As has been documented plenty, the Red Sox set-up relief is disturbingly thin beyond Tazawa and Alexi Ogando, especially with Ogando showing signs of wear-and- tear (allowing two homers and three runs on Sunday).

Chances are, if the Sox do indeed look to add later this month at the trade deadline, their chief focus will be on late-inning bullpen help. In a perfect world, general manager Ben Cherington would obtain a lefty to help John Farrell with matchups.

But regardless of who's added, the eighth inning is already locked down, assuming Tazawa's shoulder -- and the rest of his body --holds up.

2. There's no overstating the importance of Rick Porcello's start Wednesday night.

Porcello has been brutal in the last month-and-a-half, and the Red Sox can't afford to have a momentum-killer in their rotation as they play catch-up in the standings.

Clay Buchholz has pitched like a true front-of-the-rotation starter since April and Eduardo Rodriguez has allowed one or no runs in six of his eight starts.

Wade Miley is second on the team in quality starts, and what the Sox do with the fifth spot -- Steven Wright?

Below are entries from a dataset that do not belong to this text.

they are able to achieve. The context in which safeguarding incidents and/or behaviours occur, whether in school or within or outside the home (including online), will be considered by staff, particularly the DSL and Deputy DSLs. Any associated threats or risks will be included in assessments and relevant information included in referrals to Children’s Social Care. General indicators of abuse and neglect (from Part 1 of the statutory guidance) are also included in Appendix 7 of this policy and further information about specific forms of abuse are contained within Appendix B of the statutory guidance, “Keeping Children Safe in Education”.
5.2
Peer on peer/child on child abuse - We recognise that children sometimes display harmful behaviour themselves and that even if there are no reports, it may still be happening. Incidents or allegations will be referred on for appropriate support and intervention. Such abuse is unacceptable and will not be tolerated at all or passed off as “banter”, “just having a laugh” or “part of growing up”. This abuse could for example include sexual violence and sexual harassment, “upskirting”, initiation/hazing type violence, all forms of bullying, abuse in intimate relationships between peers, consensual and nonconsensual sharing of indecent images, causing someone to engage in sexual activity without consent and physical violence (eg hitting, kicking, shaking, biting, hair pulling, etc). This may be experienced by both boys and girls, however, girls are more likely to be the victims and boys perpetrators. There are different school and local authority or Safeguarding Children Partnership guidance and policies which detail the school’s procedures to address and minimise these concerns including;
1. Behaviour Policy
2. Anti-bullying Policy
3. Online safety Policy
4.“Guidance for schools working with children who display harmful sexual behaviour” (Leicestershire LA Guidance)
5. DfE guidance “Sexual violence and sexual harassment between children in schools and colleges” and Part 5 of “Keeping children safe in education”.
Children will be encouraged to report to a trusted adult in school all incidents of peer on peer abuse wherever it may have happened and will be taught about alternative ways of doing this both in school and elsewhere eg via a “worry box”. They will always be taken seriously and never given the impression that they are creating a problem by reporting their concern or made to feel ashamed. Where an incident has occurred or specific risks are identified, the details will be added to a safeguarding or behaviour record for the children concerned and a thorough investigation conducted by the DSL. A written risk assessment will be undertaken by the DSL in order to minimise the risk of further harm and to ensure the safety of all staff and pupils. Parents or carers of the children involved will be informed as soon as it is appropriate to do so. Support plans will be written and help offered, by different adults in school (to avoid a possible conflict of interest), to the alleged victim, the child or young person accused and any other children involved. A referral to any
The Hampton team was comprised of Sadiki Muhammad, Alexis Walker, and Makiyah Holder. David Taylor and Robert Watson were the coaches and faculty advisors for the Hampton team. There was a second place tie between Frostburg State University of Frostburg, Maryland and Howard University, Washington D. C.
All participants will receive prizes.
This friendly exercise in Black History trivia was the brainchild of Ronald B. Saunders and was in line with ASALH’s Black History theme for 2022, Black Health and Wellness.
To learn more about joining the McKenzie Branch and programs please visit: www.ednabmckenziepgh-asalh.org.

Justin Masterson? Brian Johnson? - is yet to be determined.

But Porcello needs to take a step forward Wednesday and show at least some improvement. The Sox can't afford to have any more outings like the disastrous one Porcello turned in last Wednesday afternoon in Toronto.

The team's options are limited. Porcello is signed for four more years after this one. He can't be sent to the minors to work on things unless he agrees to do so.

The best path would be a modest step tonight -- say, six innings, three runs allowed -- that would give him some confidence going into the All-Star break and signal that he has at least begun to figure some things out.